*** Opening Source passage ***
Campus News

Balancing act: Staffer finds time for art, music while moving up in ranks

Byron
In her five years at UGA

What do a stained glass artist, a blues singer in a local band and a marketing professional in the Terry College of Business have in common?

The answer is they’re all the same person: Nancy Byron. Her 8-to-5 job is at UGA on the first floor of Brooks Hall in a tidy office decorated with Terry College branded mugs, paperweights and candies. On the occasional weekend or evening she might be found singing “The Hellfire Cabaret” with her band, Mad Whiskey Grin. And when she has time, she makes custom stained glass windows and transoms in her home studio in Hull.

Byron said that her life is all about balance between her job, family and creative outlets.

“I like having a job that I’m continually learning and growing in. It feeds that professional business side of me. I like having my family, my husband and my children,” she said. “And then there are my personal creative outlets: stained glass, singing and performing. I just can’t function without that creative outlet. I need it to be happy.”

Her full-time job is working to brand the Terry College and make it more recognizable. She’s been a marketing professional since February, but has worked her way up throughout the last five years at Terry. She started as an administrative assistant, was promoted to administrative professional and was promoted again earlier this year. She also received the Terry Achievement Award in December.

Before coming to Terry, she started her own company, Athens Glass. That experience translated well to working at the business school, where she thrives on learning more about the business world.
*** Closing Source passage ***
## Your tasks
A. Answer these from the Campus News story:
(i) What is the name of Nancy Byron's band?
(ii) In which building is her office at UGA?
(iii) What company did she start before coming to Terry?
B. Repeat the part of the Campus News story between "Byron said that" and "Award in December.", inclusive.
The listing is separate material and has no tie to the Campus News story.
*** Opening Dataset section ***
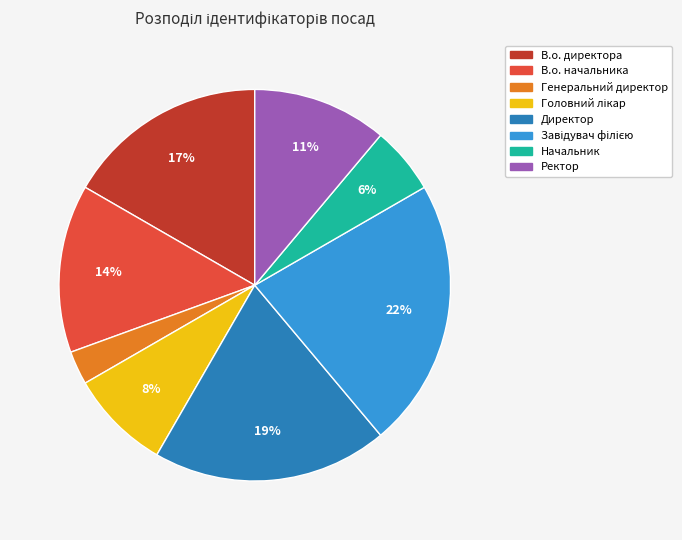

Which slice is the smallest?

Генеральний директор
*** Closing Dataset section ***
## Solutions in order
A.
(i) Mad Whiskey Grin
(ii) Brooks Hall
(iii) Athens Glass

B.
Byron said that her life is all about balance between her job, family and creative outlets.

“I like having a job that I’m continually learning and growing in. It feeds that professional business side of me. I like having my family, my husband and my children,” she said. “And then there are my personal creative outlets: stained glass, singing and performing. I just can’t function without that creative outlet. I need it to be happy.”

Her full-time job is working to brand the Terry College and make it more recognizable. She’s been a marketing professional since February, but has worked her way up throughout the last five years at Terry. She started as an administrative assistant, was promoted to administrative professional and was promoted again earlier this year. She also received the Terry Achievement Award in December.